Dr Marika Kieferova, Senior Lecturer at University if Technology Sydney and a research scientist at Google Quantum AI, agreed.

“The problems that industry would like us to solve, the vast majority of them, are optimisation problems, but it is a very, very difficult area,” she told the audience. “The calculations quickly become intractable for current quantum hardware. And we don’t have very good techniques currently to analyse them, or quantum computing theoretical approaches that can handle them.”

Unlike developing quantum hardware – which requires large capital investments, developing quantum algorithms is relatively inexpensive. And as today’s information technology industry has shown, in the long run it is software that really captures value, making this area ideal for long term investment. The report calls for the creation of a ‘quantum skunkworks’; a government backed accelerator that helps researchers to advance theoretical ideas toward application, or take the first steps towards commercialisation.
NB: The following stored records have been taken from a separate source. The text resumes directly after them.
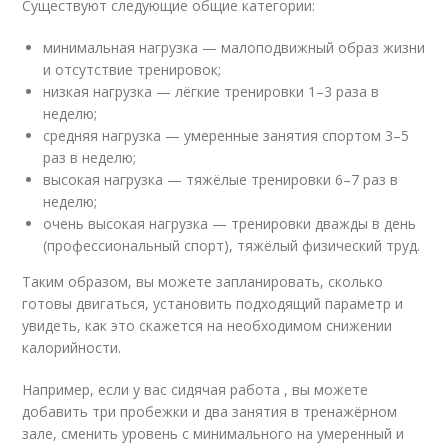
Существуют следующие общие категории:
минимальная нагрузка — малоподвижный образ жизни
и отсутствие тренировок;
низкая нагрузка — лёгкие тренировки 1–3 раза в
неделю;
средняя нагрузка — умеренные занятия спортом 3–5
раз в неделю;
высокая нагрузка — тяжёлые тренировки 6–7 раз в
неделю;
очень высокая нагрузка — тренировки дважды в день
(профессиональный спорт), тяжёлый физический труд.
Таким образом, вы можете запланировать, сколько
готовы двигаться, установить подходящий параметр и
увидеть, как это скажется на необходимом снижении
калорийности.
Например, если у вас сидячая работа , вы можете
добавить три пробежки и два занятия в тренажёрном
зале, сменить уровень с минимального на умеренный и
Another crucial component will be growing local brainpower: “If quantum computing is to generate major economic benefits for Australia, then we need 10,000 people working in the field in the country to capture that value,” Bremner added, quoting a CSIRO estimate of the number of Australian jobs quantum computing could create by 2040.

For this to occur, the report calls for training capacity at universities, in NSW and in Australia, to be greatly increased and to learn from the Sydney Quantum Academy model.
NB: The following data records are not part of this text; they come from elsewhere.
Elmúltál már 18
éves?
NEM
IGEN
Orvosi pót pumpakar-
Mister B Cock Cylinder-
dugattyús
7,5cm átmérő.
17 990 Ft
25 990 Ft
Prof Michael Bremner giving a summary of the report to an audience ndustry and research players at Sydney Quantum Academy [OSCE/Tony Zerna]

Unlike other high technology sectors for which Australia is mostly a customer, there’s still “the potential to be a significant part of the quantum supply chain,” the report argued.

Bartlett pointed to examples overseas, where software companies arose from an established base of computer science research. Once a cluster of expertise is formed, it becomes the seed for a growing ecosystem. “We have that strength in quantum algorithms in our universities. How do we seed that so it can snowball into companies?”

Prof Hugh Durrant-Whyte, the NSW Chief Scientist & Engineer, praised the report, telling the audience it laid out a path for the creation of a local quantum software industry: “It sets a really great benchmark for what we need to be capable of doing [with a quantum computer] – if we can do this now, we’ll be able to do this in 10 years, and we need to be able to do this in 20 years.”